Through these partnerships with high schools and colleges, Cisco has worked to build a learning program that allows students to move seamlessly from one level of education to the next. As with many community colleges, HFCC allows high school students to spend part of their day at the college taking IT courses, which can count as college credits if they choose to continue their IT training.
Longo said community colleges provide the best opportunities to build these bridges because they generally have more flexible institutional structures and are more focused on addressing workforce needs than most four-year universities.
“Community colleges as a whole are really attune to the workforce issues in their community,” Longo said. “When universities try to change directions, it’s very hard, but community colleges are very adaptable to market conditions.”
Attracting younger students to IT and providing opportunities for older students to improve their skills will help the United States compete in the international IT marketplace, Longo explained. If U.S. students don’t refocus their attention on technical fields, the country will continue to fall behind in the race to develop the best technologies.

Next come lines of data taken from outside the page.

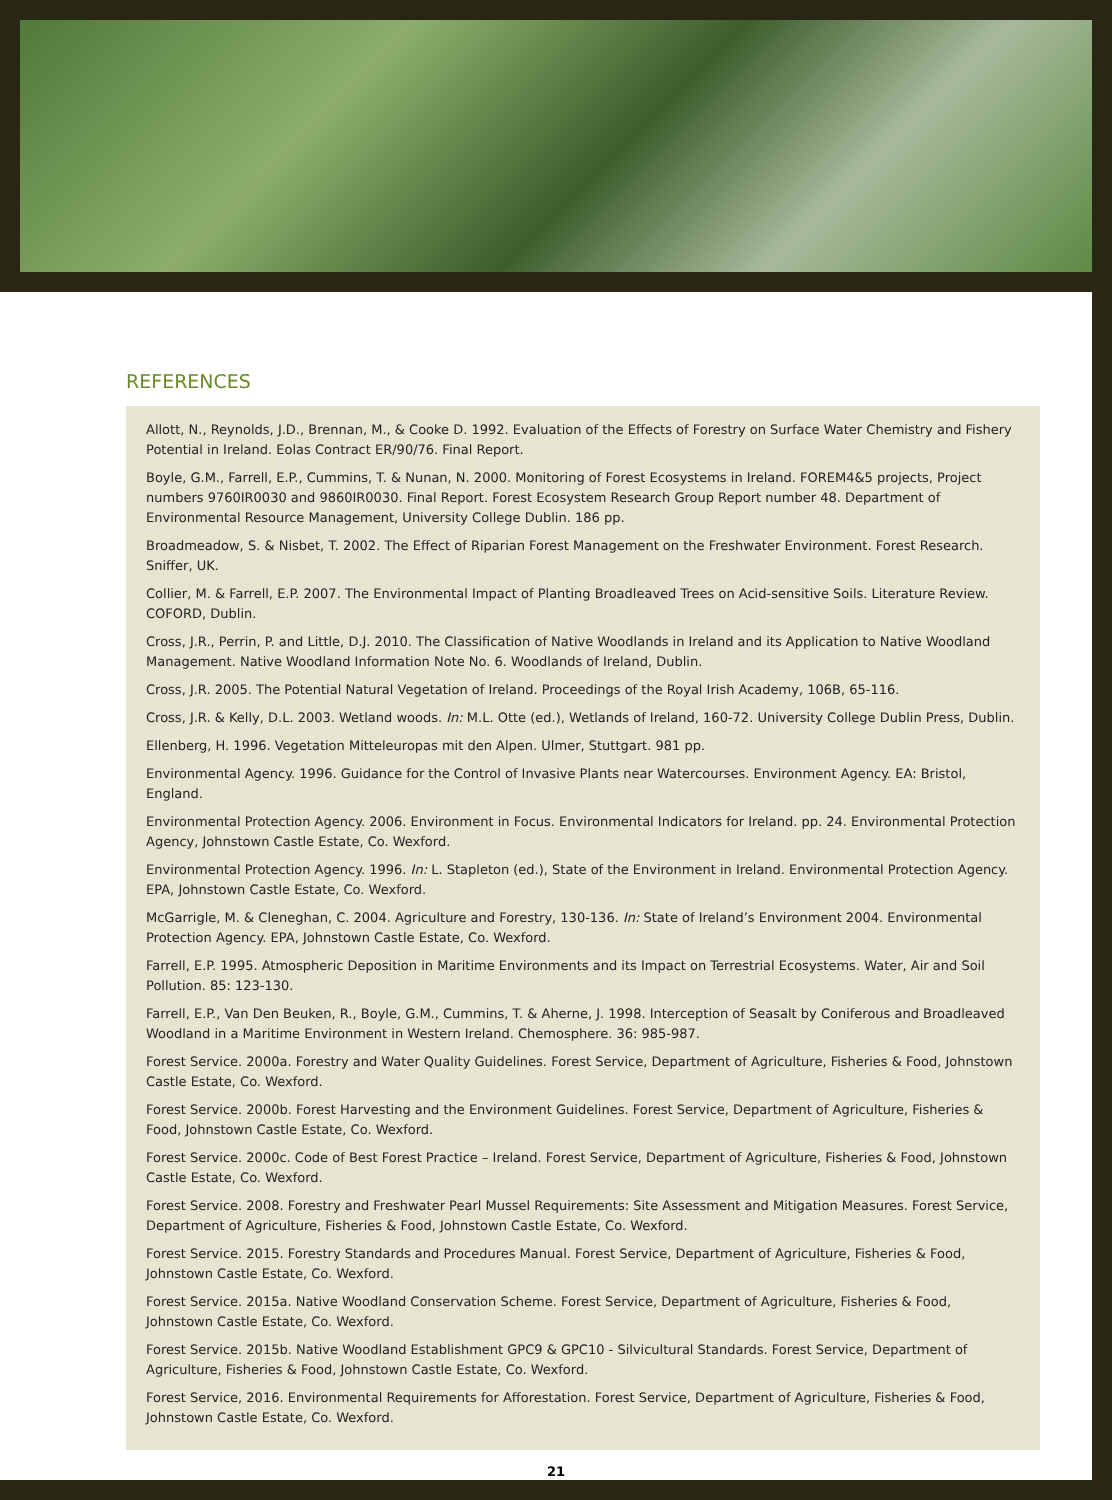REFERENCES
Allott, N., Reynolds, J.D., Brennan, M., & Cooke D. 1992. Evaluation of the Effects of Forestry on Surface Water Chemistry and Fishery Potential in Ireland. Eolas Contract ER/90/76. Final Report.
Boyle, G.M., Farrell, E.P., Cummins, T. & Nunan, N. 2000. Monitoring of Forest Ecosystems in Ireland. FOREM4&5 projects, Project numbers 9760IR0030 and 9860IR0030. Final Report. Forest Ecosystem Research Group Report number 48. Department of Environmental Resource Management, University College Dublin. 186 pp.
Broadmeadow, S. & Nisbet, T. 2002. The Effect of Riparian Forest Management on the Freshwater Environment. Forest Research. Sniffer, UK.
Collier, M. & Farrell, E.P. 2007. The Environmental Impact of Planting Broadleaved Trees on Acid-sensitive Soils. Literature Review. COFORD, Dublin.
Cross, J.R., Perrin, P. and Little, D.J. 2010. The Classification of Native Woodlands in Ireland and its Application to Native Woodland Management. Native Woodland Information Note No. 6. Woodlands of Ireland, Dublin.
Cross, J.R. 2005. The Potential Natural Vegetation of Ireland. Proceedings of the Royal Irish Academy, 106B, 65-116.
Cross, J.R. & Kelly, D.L. 2003. Wetland woods. In: M.L. Otte (ed.), Wetlands of Ireland, 160-72. University College Dublin Press, Dublin.
Ellenberg, H. 1996. Vegetation Mitteleuropas mit den Alpen. Ulmer, Stuttgart. 981 pp.
Environmental Agency. 1996. Guidance for the Control of Invasive Plants near Watercourses. Environment Agency. EA: Bristol, England.
Environmental Protection Agency. 2006. Environment in Focus. Environmental Indicators for Ireland. pp. 24. Environmental Protection Agency, Johnstown Castle Estate, Co. Wexford.
Environmental Protection Agency. 1996. In: L. Stapleton (ed.), State of the Environment in Ireland. Environmental Protection Agency. EPA, Johnstown Castle Estate, Co. Wexford.
McGarrigle, M. & Cleneghan, C. 2004. Agriculture and Forestry, 130-136. In: State of Ireland’s Environment 2004. Environmental Protection Agency. EPA, Johnstown Castle Estate, Co. Wexford.
Farrell, E.P. 1995. Atmospheric Deposition in Maritime Environments and its Impact on Terrestrial Ecosystems. Water, Air and Soil Pollution. 85: 123-130.
Farrell, E.P., Van Den Beuken, R., Boyle, G.M., Cummins, T. & Aherne, J. 1998. Interception of Seasalt by Coniferous and Broadleaved Woodland in a Maritime Environment in Western Ireland. Chemosphere. 36: 985-987.
Forest Service. 2000a. Forestry and Water Quality Guidelines. Forest Service, Department of Agriculture, Fisheries & Food, Johnstown Castle Estate, Co. Wexford.
Forest Service. 2000b. Forest Harvesting and the Environment Guidelines. Forest Service, Department of Agriculture, Fisheries & Food, Johnstown Castle Estate, Co. Wexford.
Forest Service. 2000c. Code of Best Forest Practice – Ireland. Forest Service, Department of Agriculture, Fisheries & Food, Johnstown Castle Estate, Co. Wexford.
Forest Service. 2008. Forestry and Freshwater Pearl Mussel Requirements: Site Assessment and Mitigation Measures. Forest Service, Department of Agriculture, Fisheries & Food, Johnstown Castle Estate, Co. Wexford.
Forest Service. 2015. Forestry Standards and Procedures Manual. Forest Service, Department of Agriculture, Fisheries & Food, Johnstown Castle Estate, Co. Wexford.
Forest Service. 2015a. Native Woodland Conservation Scheme. Forest Service, Department of Agriculture, Fisheries & Food, Johnstown Castle Estate, Co. Wexford.
Forest Service. 2015b. Native Woodland Establishment GPC9 & GPC10 - Silvicultural Standards. Forest Service, Department of Agriculture, Fisheries & Food, Johnstown Castle Estate, Co. Wexford.
Forest Service, 2016. Environmental Requirements for Afforestation. Forest Service, Department of Agriculture, Fisheries & Food, Johnstown Castle Estate, Co. Wexford.
21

“We need to go out to our student base and start building the next generation of students interested in computer science and engineering, or else the U.S. is really going to be at a disadvantage down the road,” Longo said. “We’re losing that competitive edge because we’re not growing the higher end of the workforce.”
Fortunately, local institutions such as HFCC are dedicated to improving the skills of America’s IT workforce. In its attempt to live up to Henry Ford’s education directive and help workers help themselves, Stangvik said HFCC has done very well.
“HFCC always wants to be on the cutting edge to provide students and employees with the skills they need,” she said. “Whatever it takes, they’re always focused on meeting their community’s needs.”